To mogą być osta-tnie chwile spokoju Czesława Kiszczaka (89 l.)! Popijający herbatkę komunistyczny generał czuje się całkowicie bezkarny. To się może jednak niedługo zmienić, bo już w czwartek warszawski sąd rozpatrzy, czy Kiszczak raz jeszcze będzie poddany badaniom lekarskim i w konsekwencji osądzony za stan wojenny. A wszystko po naszych zdjęciach, na których widać generała hasającego ze swoim psem i będącego w doskonałej formie!

- Zdjęcia i materiał "Super Expressu" pokazują, że generał musi czuć się całkiem dobrze. Nigdy nie zgadzałem się z wyrokiem sądu i orzeczeniami biegłych, którzy uznawali, że Kiszczak jest zbyt chory na sąd. Mam nadzieję, że teraz to się zmieni - mówi nam prokurator Bogusław Czerwiński z IPN, który po naszych tekstach o dobrym stanie Kiszczaka złożył wniosek do sądu o ponowne przebadanie generała. Orzeczenie w tej sprawie już w ten czwartek.

Tymczasem Kiszczak na kilka dni przed sprawą rozkoszuje się jeszcze wakacjami na swojej mazurskiej daczy.

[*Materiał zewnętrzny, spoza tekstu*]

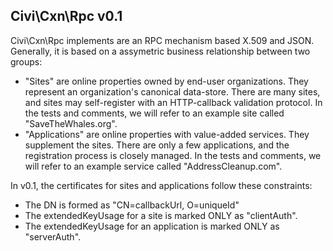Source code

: Civi\Cxn\Rpc v0.1
-----------------

Civi\Cxn\Rpc implements are an RPC mechanism based X.509 and JSON. 
Generally, it is based on a assymetric business relationship between two
groups:

 * "Sites" are online properties owned by end-user organizations. They
   represent an organization's canonical data-store.  There are many sites,
   and sites may self-register with an HTTP-callback validation protocol.
   In the tests and comments, we will refer to an example site
   called "SaveTheWhales.org".
 * "Applications" are online properties with value-added services. They
   supplement the sites.  There are only a few applications, and the
   registration process is closely managed. In the tests and comments,
   we will refer to an example service called "AddressCleanup.com".

In v0.1, the certificates for sites and applications follow these
constraints:

 * The DN is formed as "CN=callbackUrl, O=uniqueId"
 * The extendedKeyUsage for a site is marked ONLY as "clientAuth".
 * The extendedKeyUsage for an application is marked ONLY as "serverAuth".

Ostatnio w upalne popołudnie wylegiwał się na leżance i spacerował po tarasie, chłodząc się zimną herbatką. Z kolei w czerwcu zauważyliśmy Kiszczaka, jak biegał za swoim psem, klaskał i radośnie wymachiwał rękami.

Tymczasem przed sądem generał stawić się nie mógł, bo biegli orzekli, że jest on... zbyt chory. Uznali, że cierpi na zaburzenia pamięci, otępienie i spowolnienie psychiczne. Dlatego 5 czerwca 2013 r. sąd apelacyjny zawiesił jego proces, a Kiszczak wciąż nie może odpowiedzieć za brutalną pacyfikację kopalni "Wujek" i stan wojenny.